The shooting location was so completely isolated, the cast became very tight over the months, and particularly for Pullman, very enchanted with the area. On one of his few days off, he drove for miles in one of the two directions and nearly purchased an old stone mansion he encountered along the way.
“I fell in love with the area,” said Pullman. “I wanted to buy it, then people were like, ‘What are you doing?’”
Although he brushed the occurrence off with a humorous aside, the attraction alone says a lot about Pullman as a person. He’s not into the Hollywood grandeur and blinding lights. With his children currently in college, he worries what they will be doing post-graduation, and completely mocks the stereotype of celebrities’ “entitled” offspring: “Give me more poison! I want to anesthetize myself from the pain of life, and this incredible Land Rover, Gucci-label life we live! Please! Rescue me!”
Pullman understands the pressures that may come with having famous parents, but considers it just one other reason to admire Lynch, the daughter of a famous director herself.

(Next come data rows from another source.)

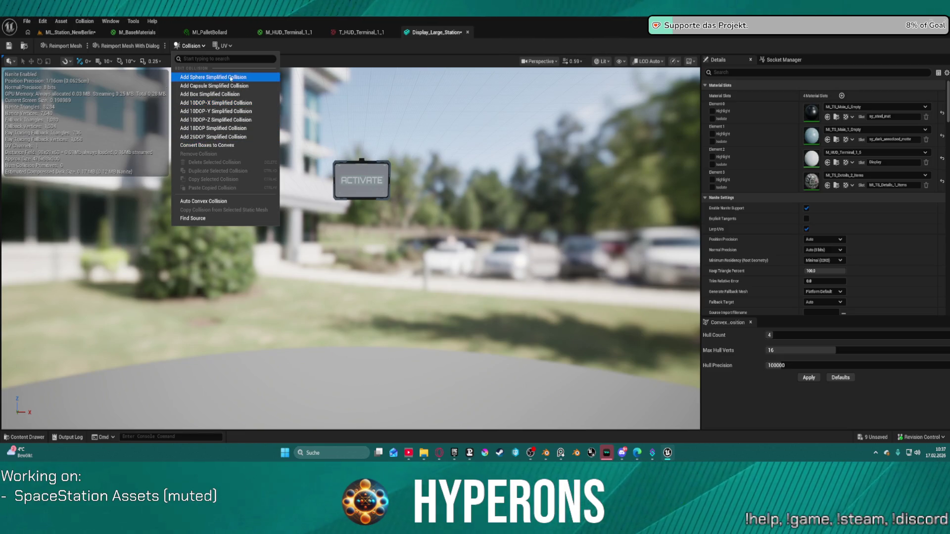
pyautogui.click(254, 94)
pyautogui.click(78, 33)
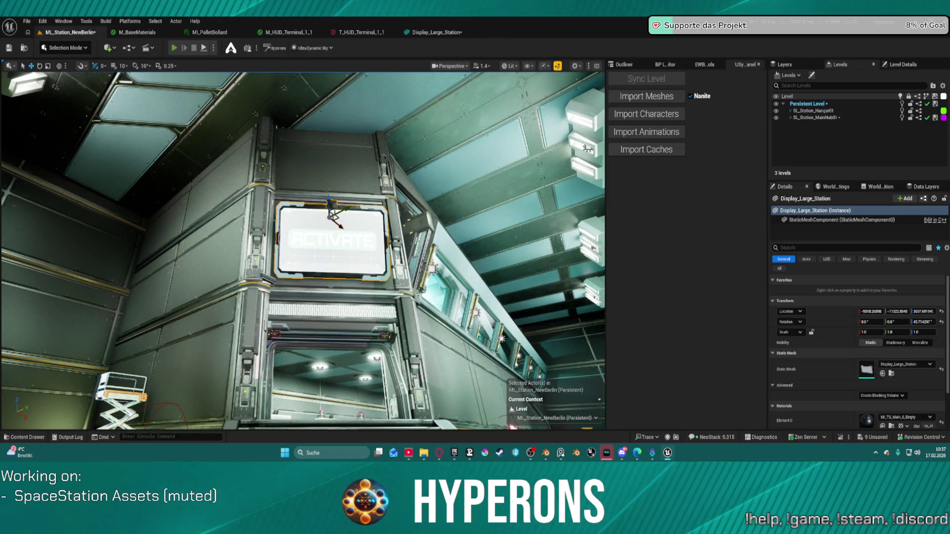
# Start Play in Editor and walk across the hangar to the elevator, selecting floor 1
pyautogui.press('alt+p')
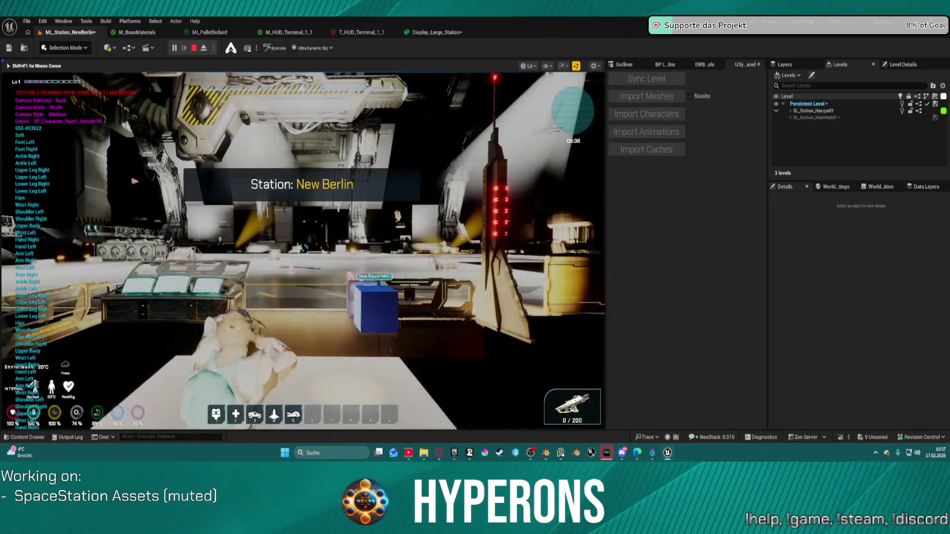
pyautogui.press('w')
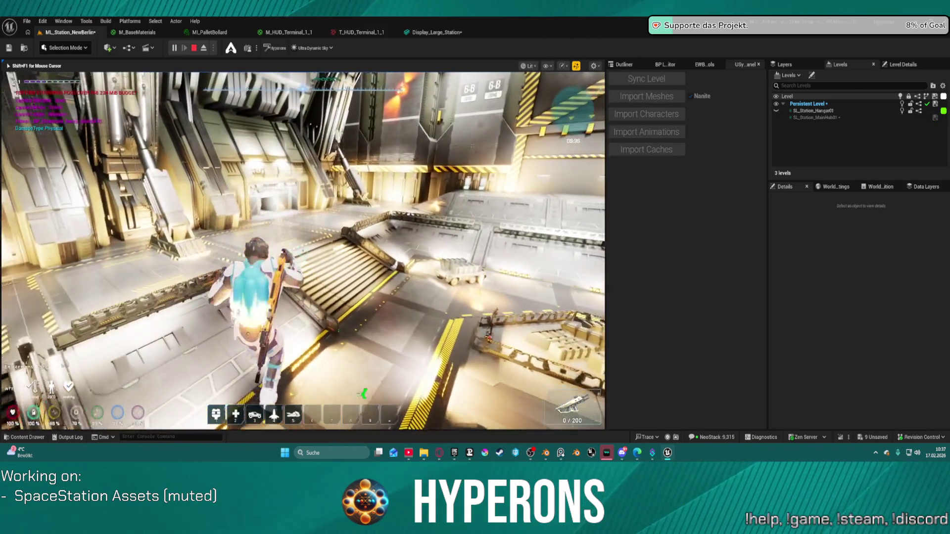
pyautogui.press('w')
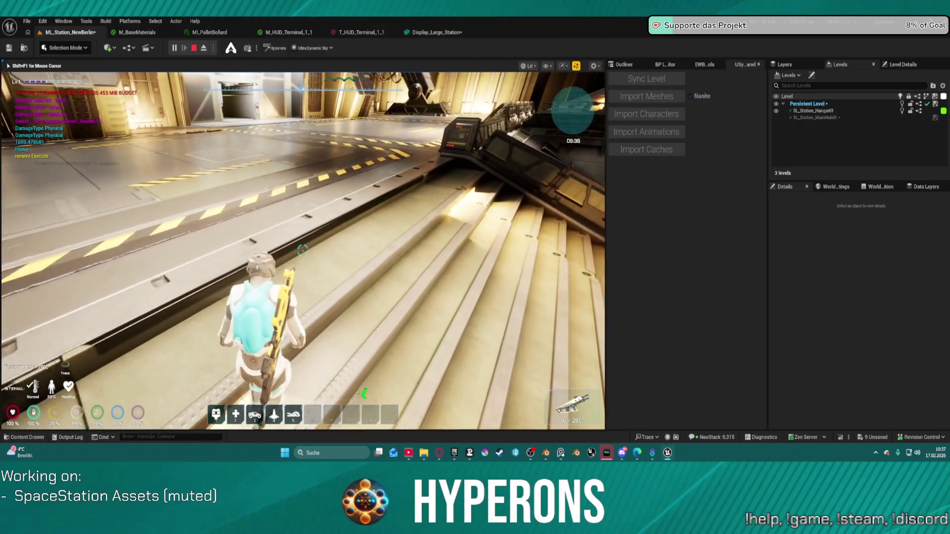
pyautogui.press('w')
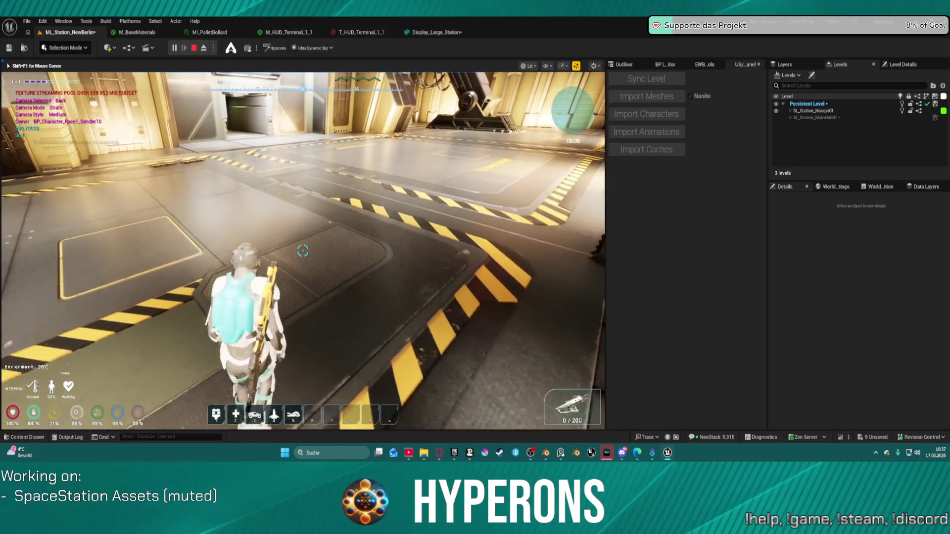
pyautogui.press('w')
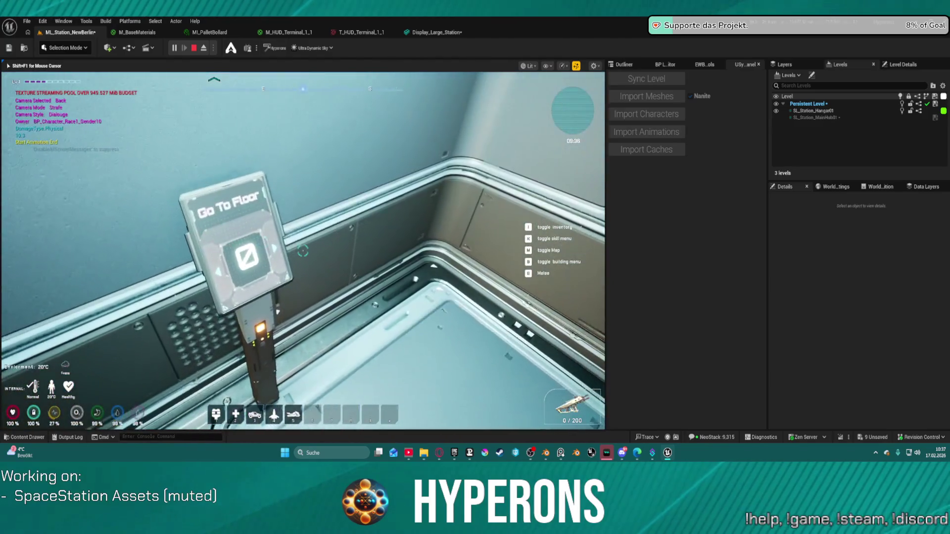
pyautogui.click(309, 259)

“But Jen looked at the monster and lived,” he said.
Pullman undeniably possesses a true and genuine passion for the art of acting. He is not determined to be the biggest movie star in the world, but is committed to giving worthy projects what he refers to as “the light of day.” For the progression of good cinema, Pullman is a firm believer of independent films such as Surveillance.

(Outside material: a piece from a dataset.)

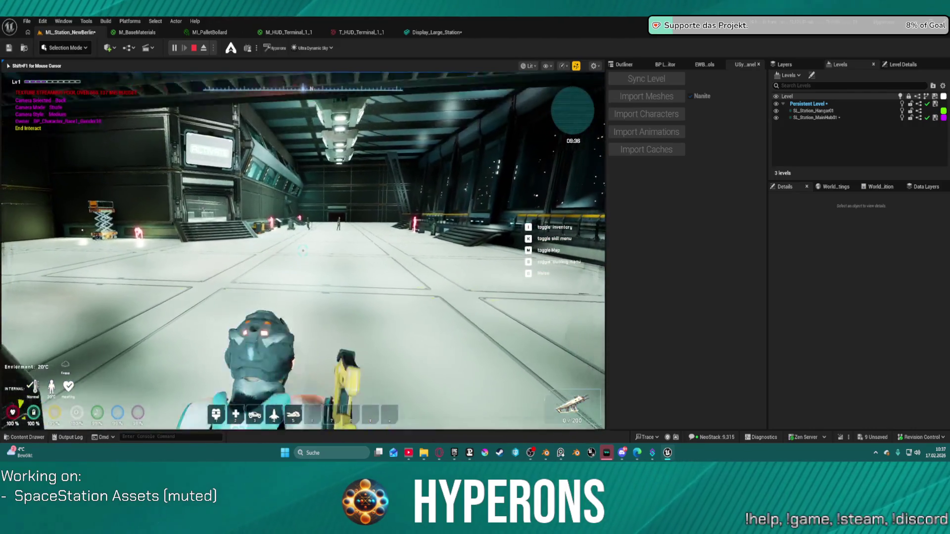
# Walk through the hall and corridors to the vendor counter and interact to open its windows
pyautogui.press('space')
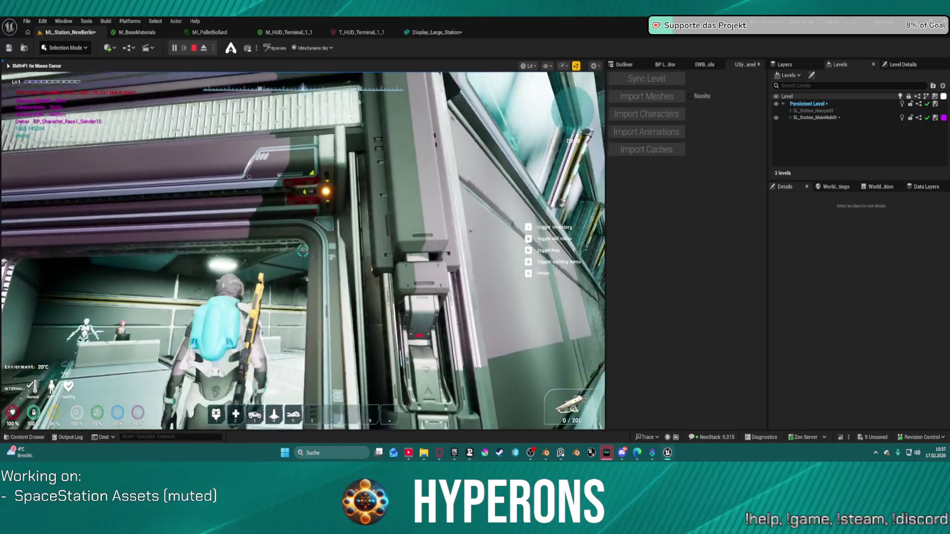
pyautogui.press('w')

“You do them because you’re looking to cut away from commercial movies,” he stated. “Commercial movies have to end with flags flown again, but I think it’s smart economics, really, to be true to yourself in an indie movie, because there’s no audience more likely to blow the whistle on you.”
Currently Pullman has returned back to his early acting life: the theater. Although he appreciates both mediums, he feels a different kind of connection with stage acting primarily because it’s where he started. When asked which one he finds to be more challenging, he responded, “In theater you are making the cuts and edits every night, and it’s hard and humiliating and underappreciated. Why do I do it?!”
Pullman can currently be seen alongside Julia Stiles in the play Oleanna at the Mark Taper Forum in Los Angeles. As far as film is concerned, Pullman has contributed to many different works in the past few years, but is unclear on the progression of his movies. Peacock with Ellen Page, Susan Sarandon, Cillian Murphy and Josh Lucas is, what he believes, the next to be released.
“But it’s hard to know what happens to them,” he shrugged.
Hopefully, we’ll know soon enough.
Surveillance is now playing at the Nuart Theatre in West Los Angeles and is available on VOD, Amazon and Xbox Live Marketplace.